● TO DO:
Only a slice of the listing below is wanted. Retype the lines from the one containing "(518, 84) none -> [920,57,967,68] around" through the one containing "[518,176,734,188] [464,193,684,205] Application", exactly, both ends included.

● RECORDS SUPPLIED:
-=-=-=-=-
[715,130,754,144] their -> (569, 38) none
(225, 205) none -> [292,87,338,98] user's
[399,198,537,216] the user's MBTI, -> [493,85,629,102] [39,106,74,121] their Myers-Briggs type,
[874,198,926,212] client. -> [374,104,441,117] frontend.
-=-=-=-=-
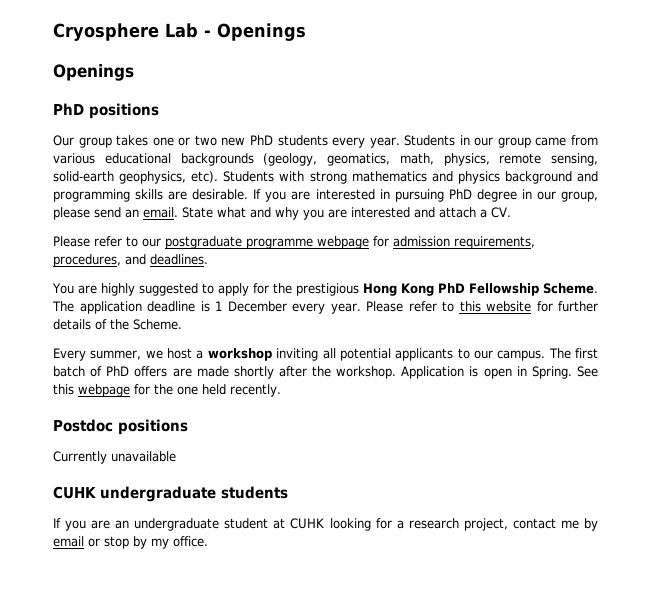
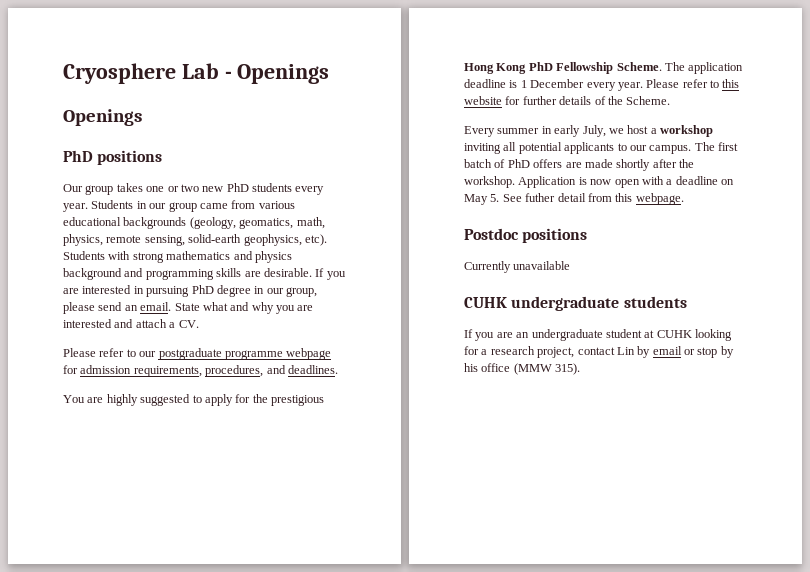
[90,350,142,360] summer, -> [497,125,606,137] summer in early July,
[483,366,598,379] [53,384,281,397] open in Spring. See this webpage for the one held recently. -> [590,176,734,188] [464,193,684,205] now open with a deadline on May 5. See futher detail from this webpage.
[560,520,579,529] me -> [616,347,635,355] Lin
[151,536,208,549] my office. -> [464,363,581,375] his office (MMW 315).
-=-=-=-=-
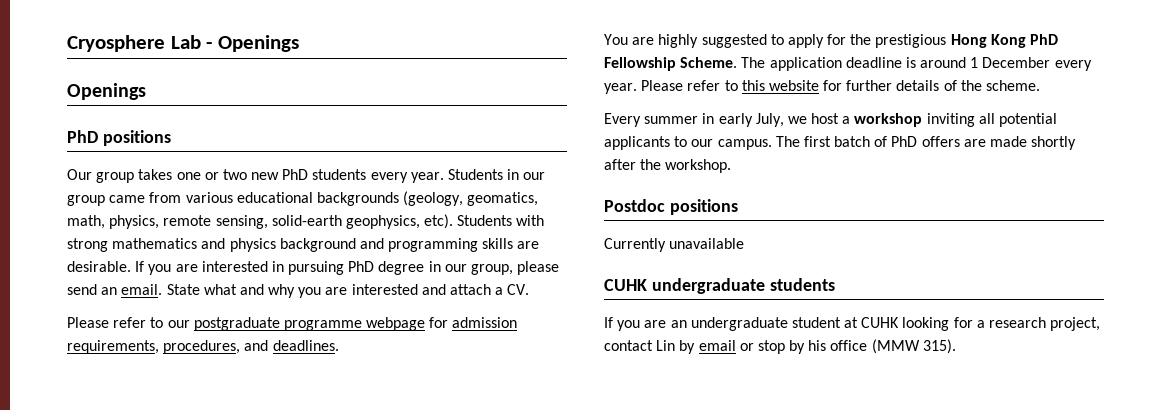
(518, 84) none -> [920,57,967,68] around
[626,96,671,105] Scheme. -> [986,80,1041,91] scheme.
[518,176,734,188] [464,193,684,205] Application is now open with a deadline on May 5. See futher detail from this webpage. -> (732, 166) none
-=-=-=-=-
● ANSWER TO THE EXERCISE:
(518, 84) none -> [920,57,967,68] around
[626,96,671,105] Scheme. -> [986,80,1041,91] scheme.
[518,176,734,188] [464,193,684,205] Application is now open with a deadline on May 5. See futher detail from this webpage. -> (732, 166) none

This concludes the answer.